Hibiscus Island Dog Rescue Endangers Animals, Complaints Say

On paper, Have a Heart Dog and Cat Rescue sounds like an animal lover's ideal. Its address on exclusive Hibiscus Island conjures scenes of puppies playing and kittens canoodling in luxury. Several nearby mansions are worth eight figures.

But nothing about 79 North Hibiscus Dr. is as it seems. Nowadays, the $2 million property looks more like a haunted house than an animal rescue. Spiderwebs smack visitors in the face. The ceilings are caving in. Everything reeks of mold, urine, and feces.

And then there are the dogs. Recently, neighbors have twice complained to code enforcement of painful howls piercing the night.


Hibiscus Island Dog Rescue Endangers Animals, Complaints Say

"These dogs are in imminent danger," one neighbor wrote in an anonymous email sent to New Times. "[They] are never taken outside for relief... This man should be arrested for animal cruelty."

That man would be Terrence Rosenberg, Have a Heart's founder. "I'm not interested in talking to you about it," he told New Times when asked about the complaints.

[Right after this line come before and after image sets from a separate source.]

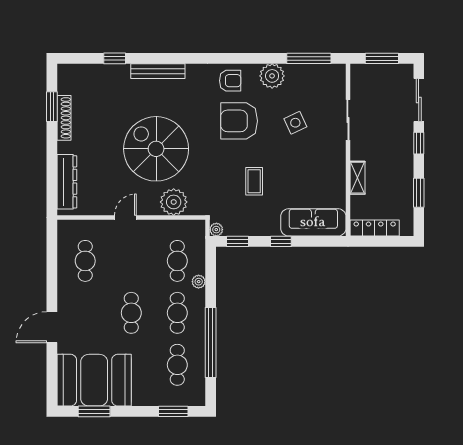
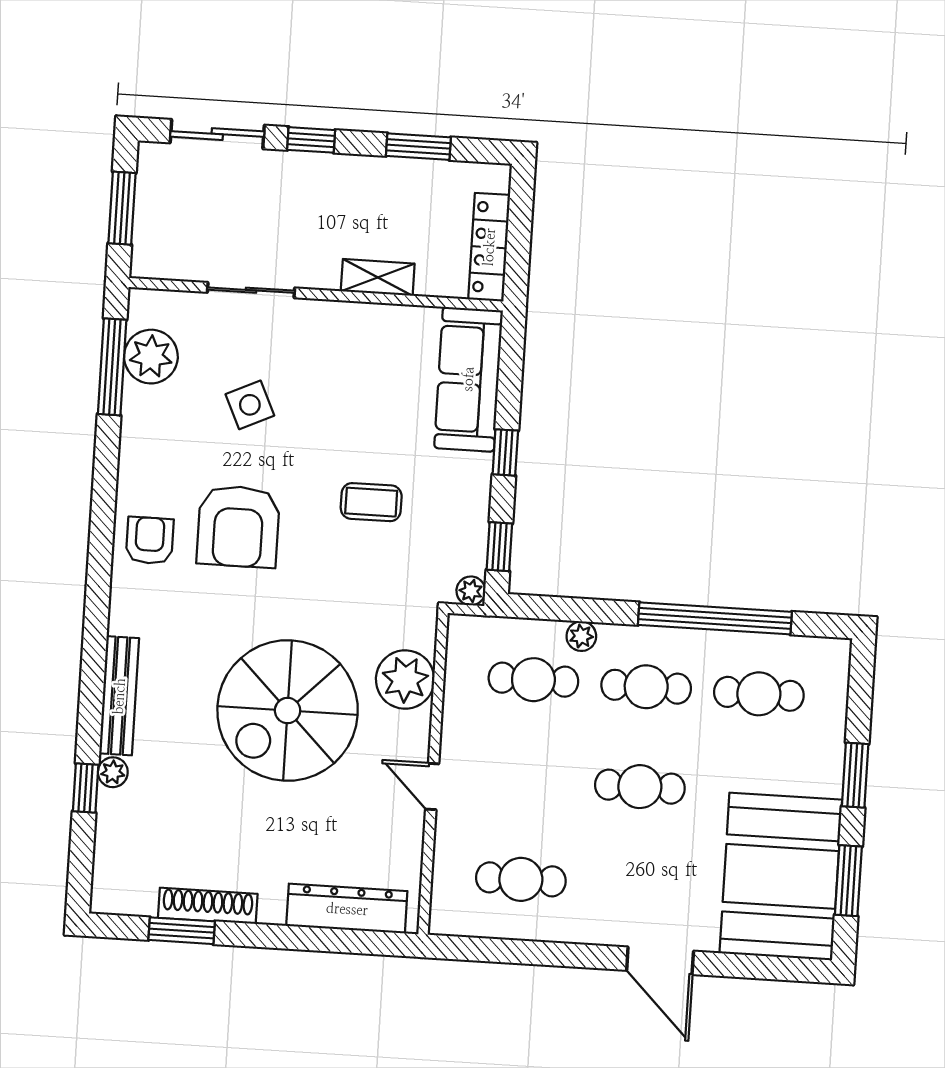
plant: (123, 70) -> (113, 772), added
plant: (272, 76) -> (151, 357), moved
window: (173, 411) -> (855, 775), moved

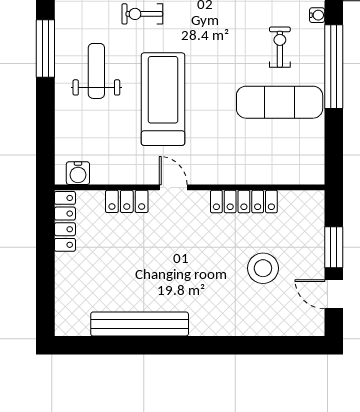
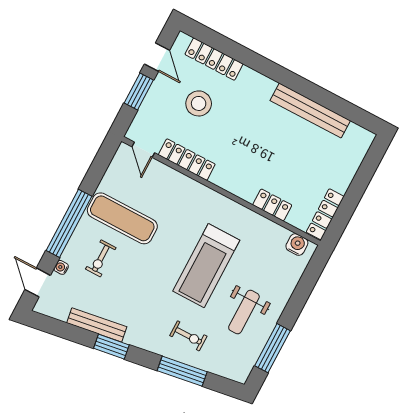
door: (173, 187) -> (143, 150), moved
locker: (272, 324) -> (214, 59), added

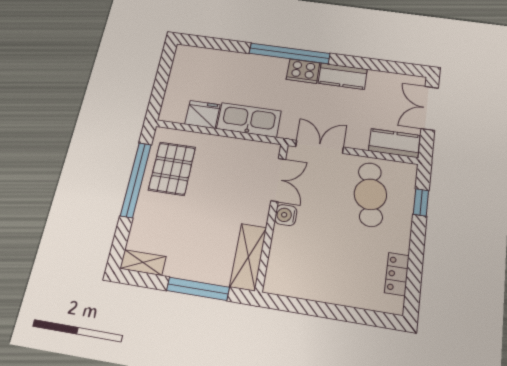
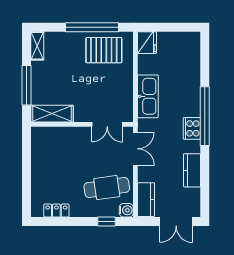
kitchen counter: (343, 76) -> (192, 170), moved
double door: (430, 108) -> (176, 222), swing flipped
fridge: (202, 114) -> (147, 43), moved
water cooler: (286, 215) -> (126, 210), moved, turned 90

Like his house, Rosenberg himself is a mystery. Incredibly, back in 1976, he was a real estate attorney wealthy enough to buy the Hibiscus house. But in 1979, he was accused of writing worthless checks. The charges were dropped, but the next year Rosenberg was fined for a string of housing violations, records of which have been destroyed.

Legal problems kept coming. Feds issued a tax lien against him in 1982, and over the next two decades Rosenberg was sued dozens of times, mostly over real estate transactions. In 2003, the City of Miami Beach filed a $21,375 lien.

In January 2006, Rosenberg was arrested for fraud. Prosecutors claimed he and another man conspired to swindle several old ladies out of their houses. Charges against the lawyer were eventually reduced to third-degree grand theft. Rosenberg was sentenced to only a year of probation but was permanently disbarred.

Shortly thereafter, he lost the Hibiscus house to foreclosure. A corporation snatched up the place, only for a judge to nix the sale. The legal limbo could account for the house's current state. Then, this past October, Rosenberg was arrested again when a young female accomplice stole from Publix. He was caught returning the goods for a cash refund, but the charge was dropped.

Rosenberg's animal rescue operation has also been plagued by problems. Records show the state dissolved his previous nonprofit, only for him to reopen it under an altered name. The IRS, meanwhile, revoked Have a Heart's tax-exempt status in May 2011. Animal services is investigating the abuse complaints.

"The saddest part is that he must have cared about the dogs at the beginning," says a neighbor who asked to remain anonymous. "But now he's doing them more harm than good."